-- TASK PROMPT --
Every line from the one containing "Identify the document" through the last line below should be reproduced exactly; please include nothing else.

Structured page parsing data
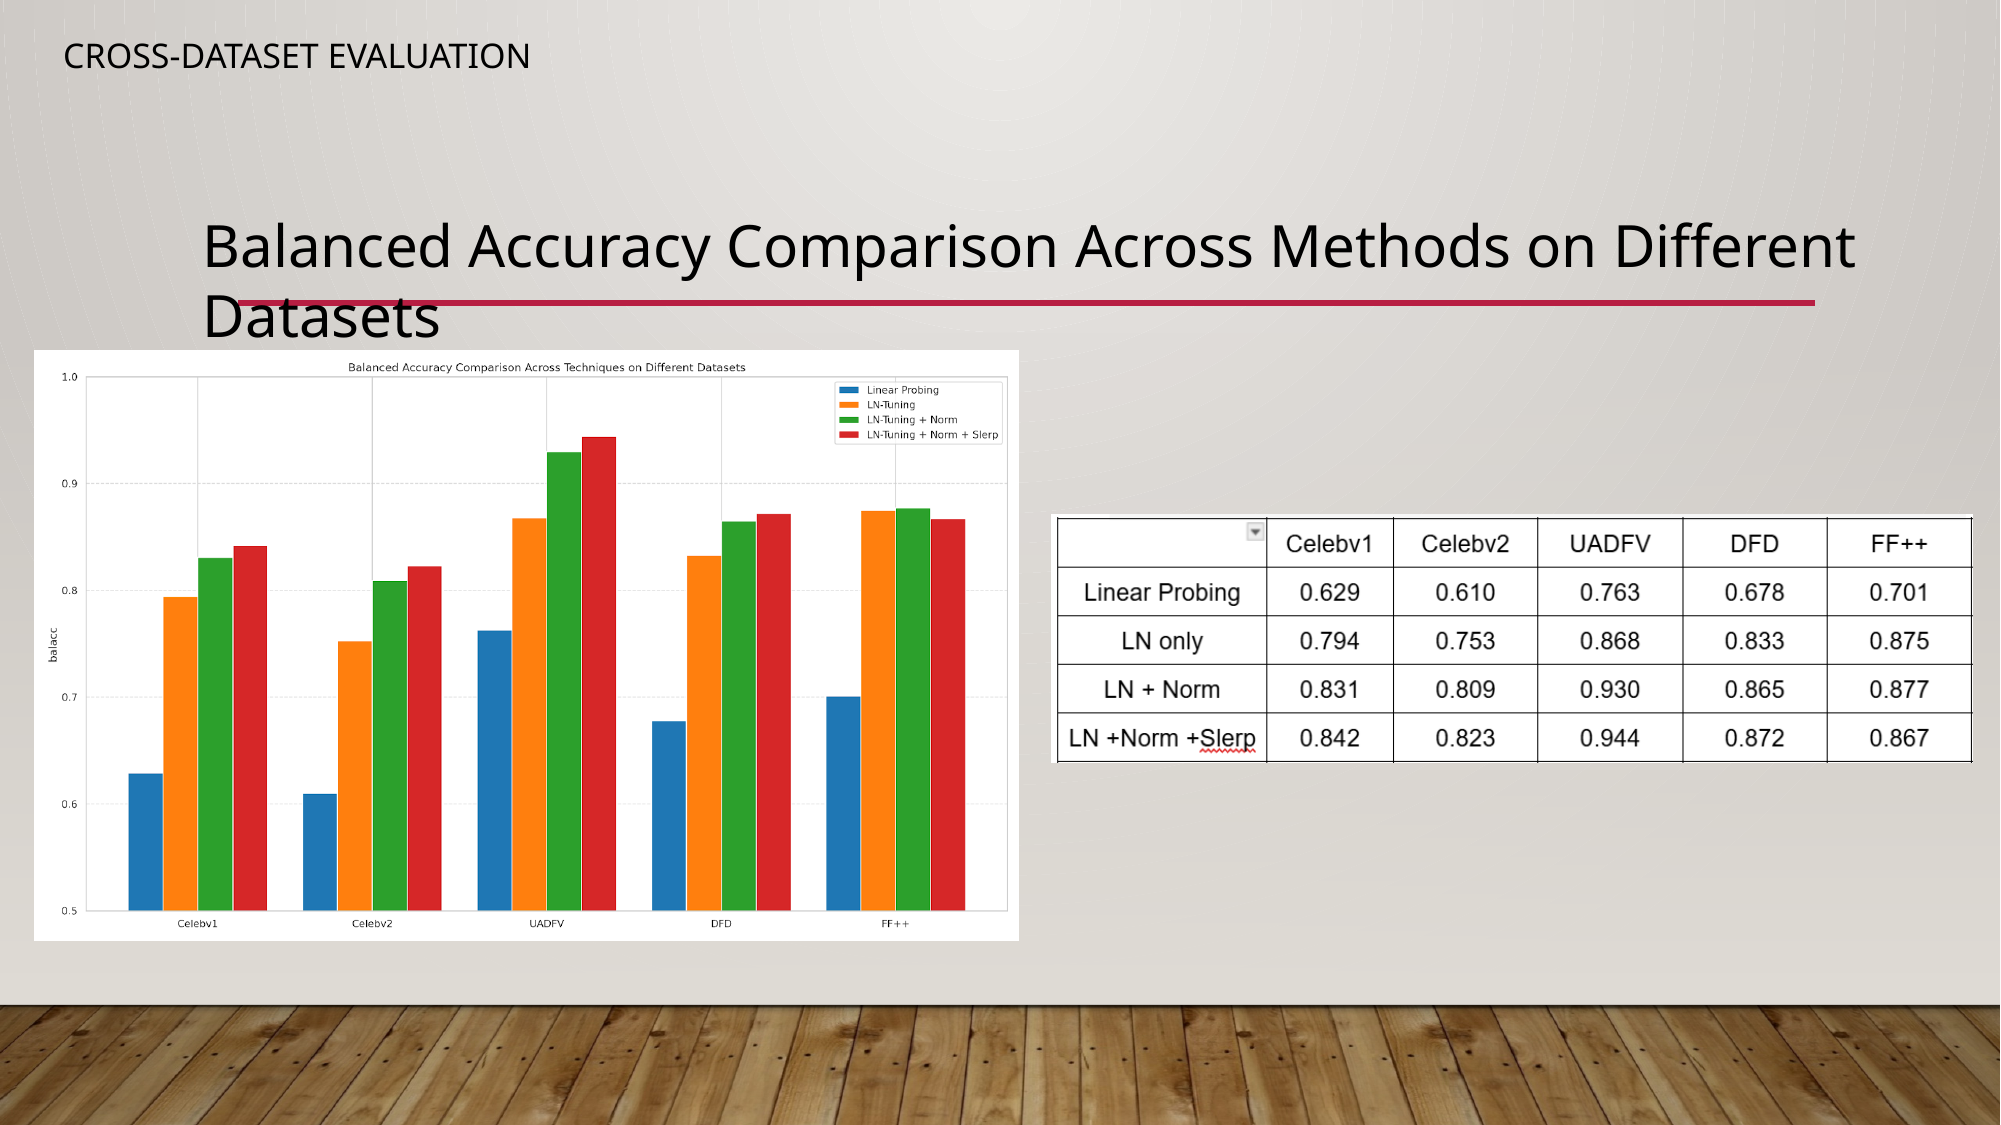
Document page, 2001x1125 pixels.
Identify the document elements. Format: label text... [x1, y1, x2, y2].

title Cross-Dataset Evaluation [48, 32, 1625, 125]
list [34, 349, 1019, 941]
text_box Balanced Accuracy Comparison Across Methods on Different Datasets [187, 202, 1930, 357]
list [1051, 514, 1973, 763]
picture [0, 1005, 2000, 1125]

-- SOLUTION --
Identify the document elements. Format: label text... [x1, y1, x2, y2].

title Cross-Dataset Evaluation [48, 32, 1625, 125]
list [34, 349, 1019, 941]
text_box Balanced Accuracy Comparison Across Methods on Different Datasets [187, 202, 1930, 357]
list [1051, 514, 1973, 763]
picture [0, 1005, 2000, 1125]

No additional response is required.